Chang also propositioned Shanghai Lily to join him at his palace in the interior of China as his mistress, but she refused, citing that she was "reformed." To defend her when Chang forced himself on her, Captain Harvey broke into the room, punched Chang in the face and knocked him down to the floor. That evening, Chang also raped Hui Fei, a Chinese 'coaster' prostitute like Shanghai Lily, and kept her imprisoned for the night.

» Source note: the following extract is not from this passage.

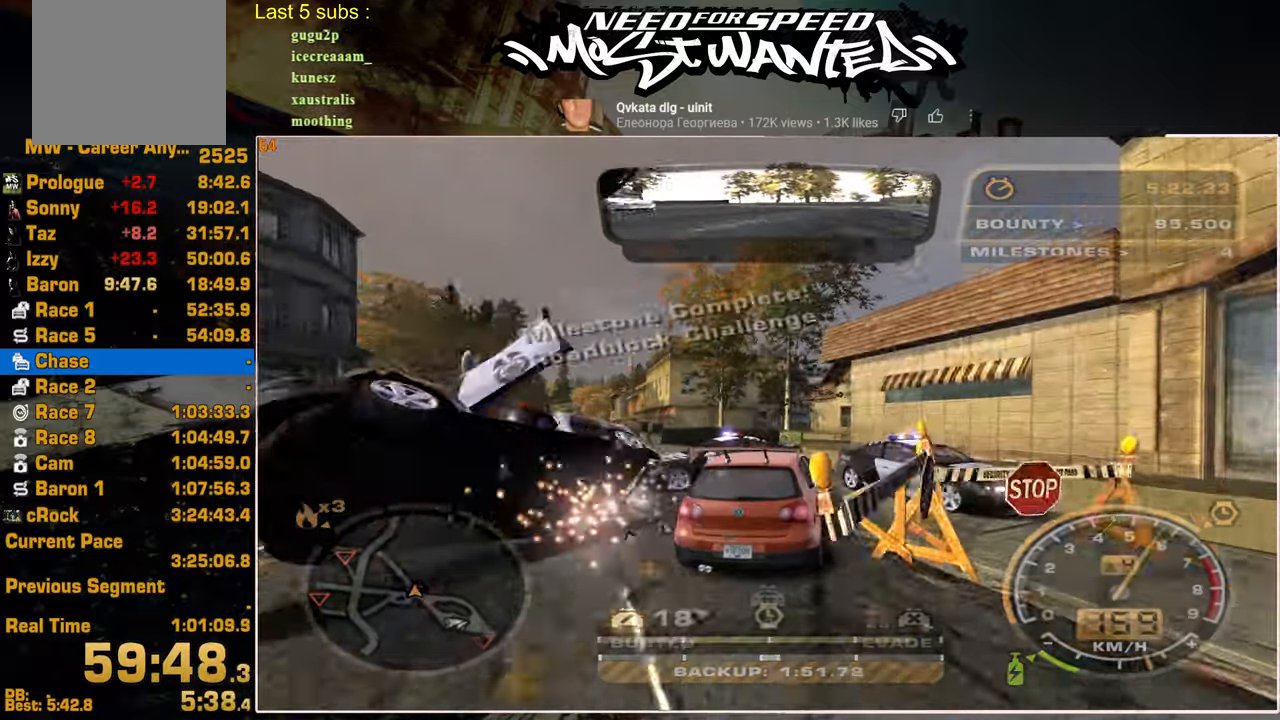
{"buttons": ["R2"], "left_stick": "center", "right_stick": "center", "events": []}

Unbeknownst to the doctor and at the Reverend's urging, Shanghai Lily prayed for the Captain's release. The next morning, Division Superintendent Albright (Claude King) of the British Legation arrived by train with Li Fung for the prisoner swap. When Lily protested that she loved the Captain, Chang threatened to blind him for his insolence, to force Lily to accompany him back to the palace. To insure Harvey's unharmed and safe release, Lily offered and sacrificed herself to the warlord, with her "word of honor" - and decided of her own "free will" to accompany Chang.

The wronged Hui Fei, angry over being raped earlier by the rebel leader, snuck into Chang's quarters and vengefully stabbed him to death in the back as he was packing. Hui Fei then informed Captain Harvey about the murder and told him to retrieve Lily. Harvey rescued Lily before Chang's body was discovered, and they were able to return to the train before its departure. Hui Fe fortuitously freed the Shanghai Express and all its captives to continue their journey - with arrival four hours late in Shanghai.

Upon their arrival, Hui Fei was to receive the $20,000 reward for Chang's demise, and Reverend Carmichael had commended Lily for her sacrifice. He tried to convince Captain Harvey of Lily's good and honorable intentions in offering herself to go with the warlord, since she had prayed all night for his release. However, he was initially doubtful and unconvinced.

In the conclusion, Captain Harvey and Shanghai Lily were reconciled to each other when he spied Lily buying him a new replacement watch in a train station shop. He finally relented, asked her to forgive him for his lack of faith in her, reaffirmed his faith in her, and asked for "another chance for a new start" - a rekindling of their relationship from the past:

'Doc': What good is a watch without you? (She attached the watch to his left wrist)
Shanghai Lily: I wish I could replace everything else, too. Goodbye, Donald.
'Doc': I'm not going to let you out of my life again, Magdalen, when everything else has become so unimportant. I don't care if you were going to leave with him or not. I don't care in the least. All I want is another chance for a new start. I'll be different. You'll never have any cause for regret. Please forgive me for my lack of faith. Please do. I know I've no right to ask you even to listen to me.
Shanghai Lily: It's very easy to listen to you, Donald. You know I love you. I always have and I always will.
'Doc': I don't deserve that. I know I behaved badly.
Shanghai Lily: Perhaps it was my fault. I should have told you everything.
'Doc': There's only one thing I want you to tell me, Magdalen.
Shanghai Lily: What's that?
'Doc': How in the name of Confucius can I kiss you with all these people around?
Shanghai Lily: But, Donald, there's no one here but you and I. Besides, many lovers come to railroad stations to kiss without attracting attention.

The film ended on their curtain-closing embrace and kiss on the crowded Shanghai station platform - he looked around, then assisted her in putting her arms around him.